### [TEXT PROVIDED]
---

FAREWELL ADDRESS TO THE UNITED STATES SENATE
BY HENRY CLAY
From 1806, the period of my entrance upon this noble theater, with
short intervals, to the present time, I have been engaged in the public
councils, at home or abroad. Of the services rendered during that long
and arduous period of my life it does not become me to speak; history,
if she deign to notice me, and posterity, if the recollection of my
humble actions shall be transmitted to posterity, are the best, the
truest, and the most impartial judges.
I have not escaped the fate of other public men, nor failed to incur
censure and detraction of the bitterest, most unrelenting, and most
malignant character. But I have not meanwhile been unsustained.
Everywhere throughout the extent of this great continent I have had
cordial, warmhearted, faithful, and devoted friends, who have known me,
loved me, and appreciated my motives.
In the course of a long and arduous public service, especially during
the last eleven years in which I have held a seat in the Senate, from
the same ardor and enthusiasm of character, I have no doubt, in the
heat of debate, and in an honest endeavor to maintain my opinions
against adverse opinions alike honestly entertained, as to the best
course to be adopted for the public welfare, I may have often
inadvertently and unintentionally, in moments of excited debate, made
use of language that has been offensive, and susceptible of injurious
interpretation towards my brother Senators. If there be any here who
retain wounded feelings of injury or dissatisfaction produced on such
occasions, I beg to assure them that I now offer the most ample apology
for any departure on my part from the established rules of
parliamentary decorum and courtesy. On the other hand, I assure
Senators, one and all, without exception and without reserve, that I
retire from this chamber without carrying with me a single feeling of
resentment or dissatisfaction toward the Senate or any one of its
members.

---

### [QUESTIONS ON THE MATERIAL]
(A) For each statement, answer yes or no according to the farewell address, and quote the exact words that decide it: (i) The speaker entered public councils in 1806. (ii) The speaker leaves the chamber holding resentment toward certain members of the Senate. (iii) The speaker held a Senate seat during the last eleven years.
(B) According to the farewell address, who are the best, truest, and most impartial judges of the speaker's services?
The entries that follow the farewell address are separate material and have no connection to it.

---

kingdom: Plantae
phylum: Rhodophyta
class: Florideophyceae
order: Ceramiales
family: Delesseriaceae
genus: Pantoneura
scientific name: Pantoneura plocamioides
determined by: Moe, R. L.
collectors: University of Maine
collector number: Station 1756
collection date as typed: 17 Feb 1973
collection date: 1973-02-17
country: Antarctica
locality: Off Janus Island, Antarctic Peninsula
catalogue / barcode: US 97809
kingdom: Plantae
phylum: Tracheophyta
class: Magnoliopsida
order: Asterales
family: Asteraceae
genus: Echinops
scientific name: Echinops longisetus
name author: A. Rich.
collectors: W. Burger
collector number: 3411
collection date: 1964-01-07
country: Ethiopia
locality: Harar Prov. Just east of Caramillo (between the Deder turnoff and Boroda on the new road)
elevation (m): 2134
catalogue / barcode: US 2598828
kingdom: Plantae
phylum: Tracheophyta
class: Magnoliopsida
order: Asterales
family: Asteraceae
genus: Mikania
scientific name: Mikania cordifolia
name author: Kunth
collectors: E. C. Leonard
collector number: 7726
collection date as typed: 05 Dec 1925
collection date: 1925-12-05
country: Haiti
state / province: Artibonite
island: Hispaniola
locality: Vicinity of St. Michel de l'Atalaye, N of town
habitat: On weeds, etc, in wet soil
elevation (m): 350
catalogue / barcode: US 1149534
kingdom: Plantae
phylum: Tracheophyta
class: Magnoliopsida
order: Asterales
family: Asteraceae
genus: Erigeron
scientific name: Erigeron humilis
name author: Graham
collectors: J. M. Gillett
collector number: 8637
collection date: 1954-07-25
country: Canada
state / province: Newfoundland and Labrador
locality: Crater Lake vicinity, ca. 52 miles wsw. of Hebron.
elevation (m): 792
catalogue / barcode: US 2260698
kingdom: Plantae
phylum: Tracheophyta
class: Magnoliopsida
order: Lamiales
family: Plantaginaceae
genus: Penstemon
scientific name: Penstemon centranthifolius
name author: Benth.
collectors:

---

### [EXPECTED RESULTS]
(A)
(i) Yes: "From 1806, the period of my entrance upon this noble theater"
(ii) No: "I retire from this chamber without carrying with me a single feeling of resentment or dissatisfaction toward the Senate or any one of its members"
(iii) Yes: "the last eleven years in which I have held a seat in the Senate"

(B) History and posterity.